His tumor, you can see here, in the mid pole, you can see that filling defect on the retrograde?

Sam Chang: Yes.

Ryan Hsi: And the upper pole you do not see because it was previously scarred. The previous ureteroscopy showed that there was no disease in that area, but quite a large burden tumor, that you otherwise, probably couldn't really manage symptomatically retrograde.

Sam Chang: Okay.

Ryan Hsi: I don't have the video from this, but what we did was, we did a lower pole puncture. We went in, just like the other cases, on a stock. We were able to resect all the way down to the base, and filtrate it, and left the nephrostomy tube in.

Sam Chang: Wow.
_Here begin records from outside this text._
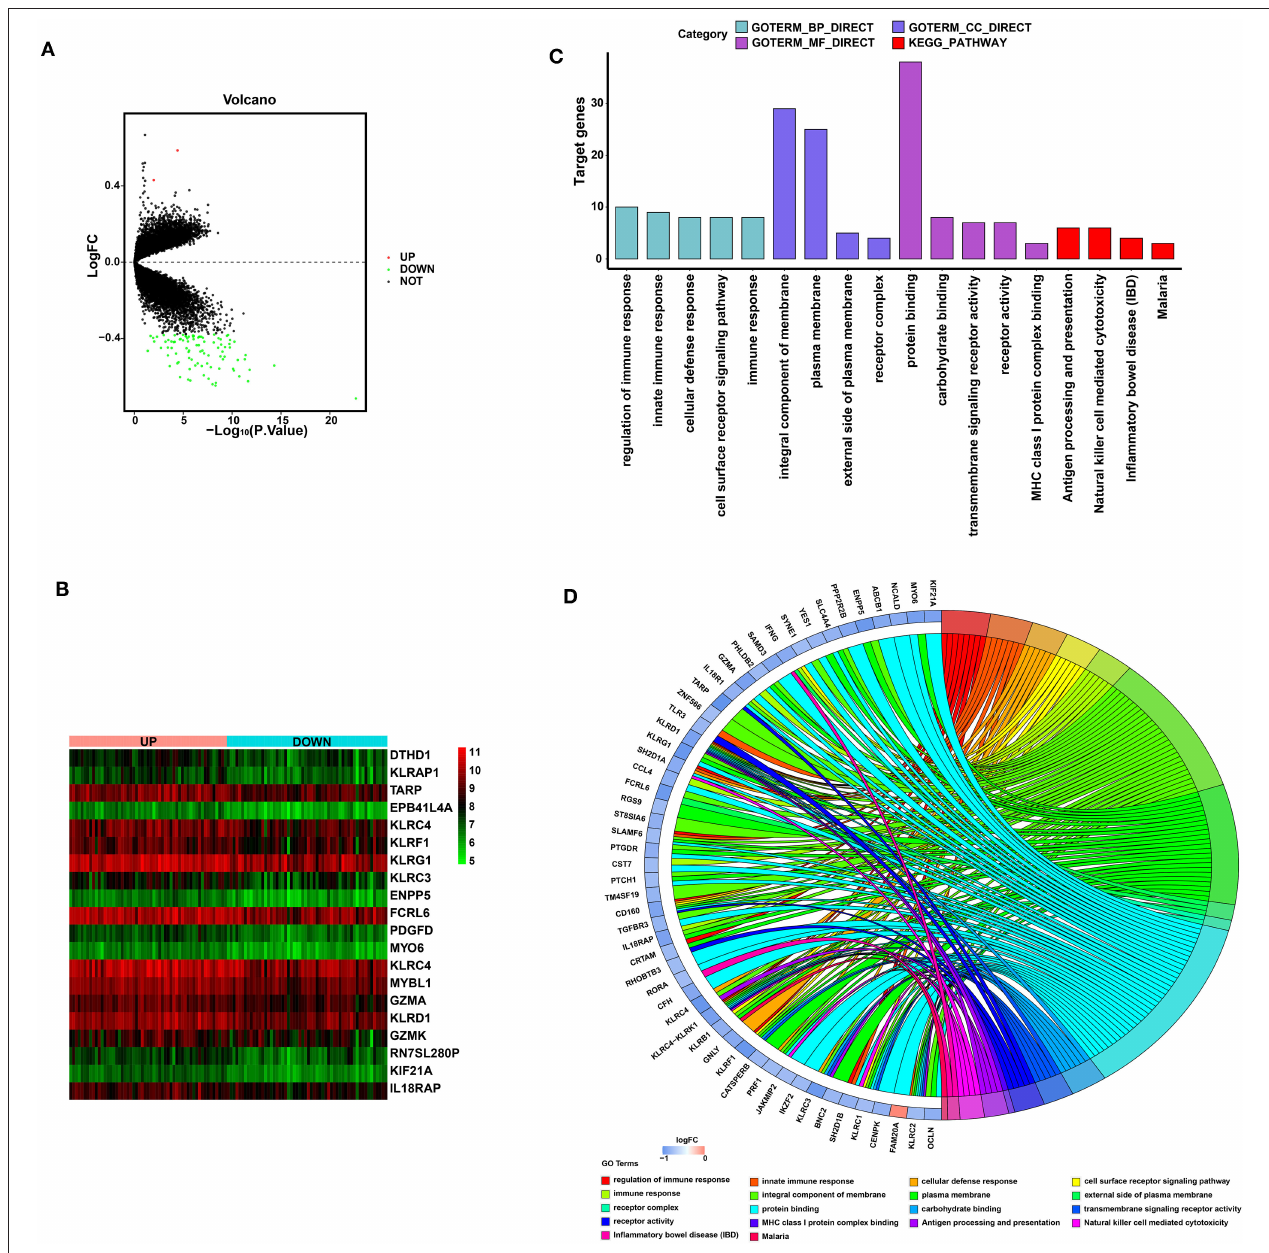
FIGURE 9 | Significant pathways influenced by SYTL2 in the GSE59867 dataset. (A) Volcano plot of the GSE59867 dataset. A total of two upregulated DEGs and 91 downregulated DEGs were identified between low- and high-SYTL2 expression samples. (B) Heatmap of DEGs between low- and high-SYTL2 expression samples in the GSE59867 dataset. (C) DEGs with the top 15 enriched GO terms and KEGG terms. (D) Distribution of DEGs for different GO-enriched functions.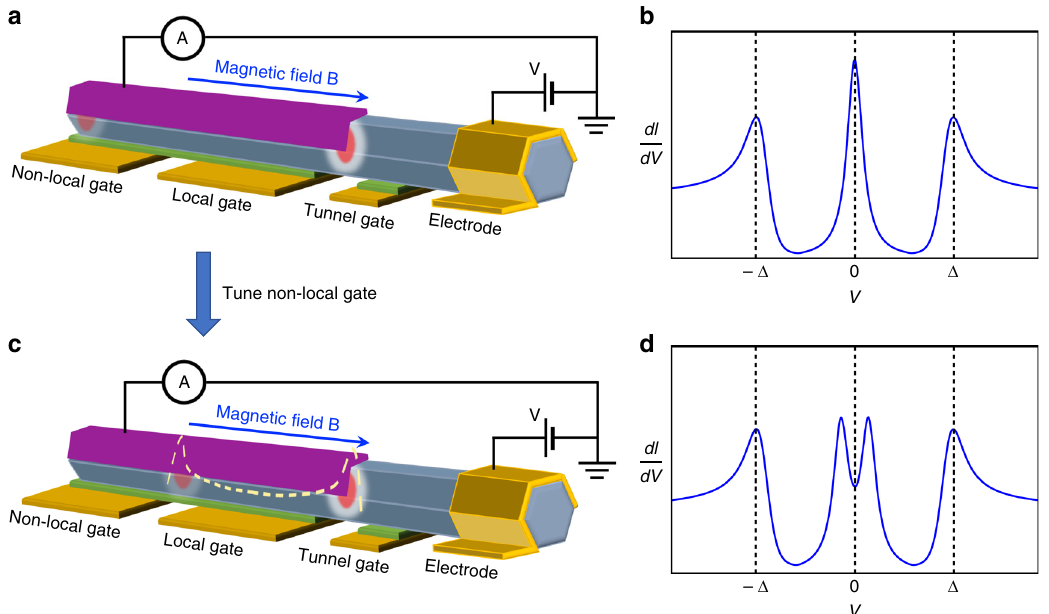
Fig. 2 Majorana device for non-local gate control. a , c Schematic experimental setup with two separated gates tuning the electro-chemical potential. By fi xing the local-gate and tuning the non-local gate, the left (remote) MZM moves to the right and hybridizes with the right (local) MZM. Therefore, the d I /d V , which detects the local density of state (LDOS) near the tunnel barrier, shows a peak ( b ) to split-peak ( d ) transition. Δ indicates the superconducting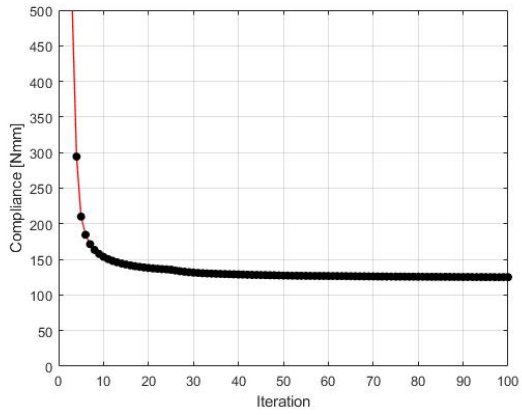
Figure 14. The compliance history for the test structure 2. Minimal value: 125.07 Nmm. Black dots on the red line represent the compliance values for subsequent iterations.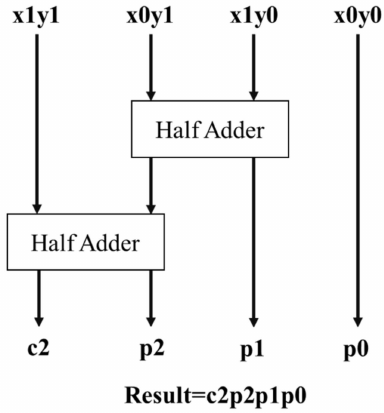
Figure 2. Block Diagram of 2 × 2 Vedic Multiplier.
Well, Ryan, as you unshare your screen, in terms of key take-home messages for people, as they try to determine the whole percutaneous antegrade, versus ureteroscopy, you gave a breakdown of smaller lesions, easier, in terms of accessibility. You go retrograde, larger lesions, et cetera, you go antegrade. Are there times where you really think that you should not go antegrade? When are times where you would avoid an antegrade approach?

Ryan Hsi: I think we should take a pause in certain situations. Any time you know someone is high grade, or you have a very high suspicion that person is high grade, you should take a pause. Especially, due to the risk of tumor seeding.

If the tumor is multifocal, or you haven't had a really good mapping of where all the tumors are, I think you should take a pause, because you don't want to gain percutaneous access into a calyx that you don't want to be in. I think the standard rules apply for any time you consider percutaneous access. If they can't come off of anticoagulation, or if they, some patients have barren anatomy where they have bad retrorenal bowel, or they have some vascular vessels behind the kidney, you certainly wouldn't want to do percutaneous access, through there.

Sam Chang: Go ahead.

Ryan Hsi: I'd also just mention that a lot of you will say that retrograde ureteroscopy for upper tract tumors never goes as well as you think. And it is also because mobility is difficult, and your instruments are limited. And I think for antegrade ureteroscopy, your mobility is better, but also, sometimes the visualization can be tricky. And I think you need to just go in, be patient, and manage the patient's expectations, but just understand, they can be challenging. These tumors can be very vascular.

Sam Chang: Well, that's why, fortunately, I've got partners like you, because these procedures are not easy, but they really do offer an opportunity for our patients to do something that could be nephron-sparing, and be able to take care of their symptoms, and many times be able to take care of their disease.

I want to thank you, Ryan, for taking some time and enlightening us regarding your techniques, and what you are able to do, and I look forward to referring to you even more patients in the near future. So thanks again. Appreciate it very much.

Ryan Hsi: Thank you for the opportunity.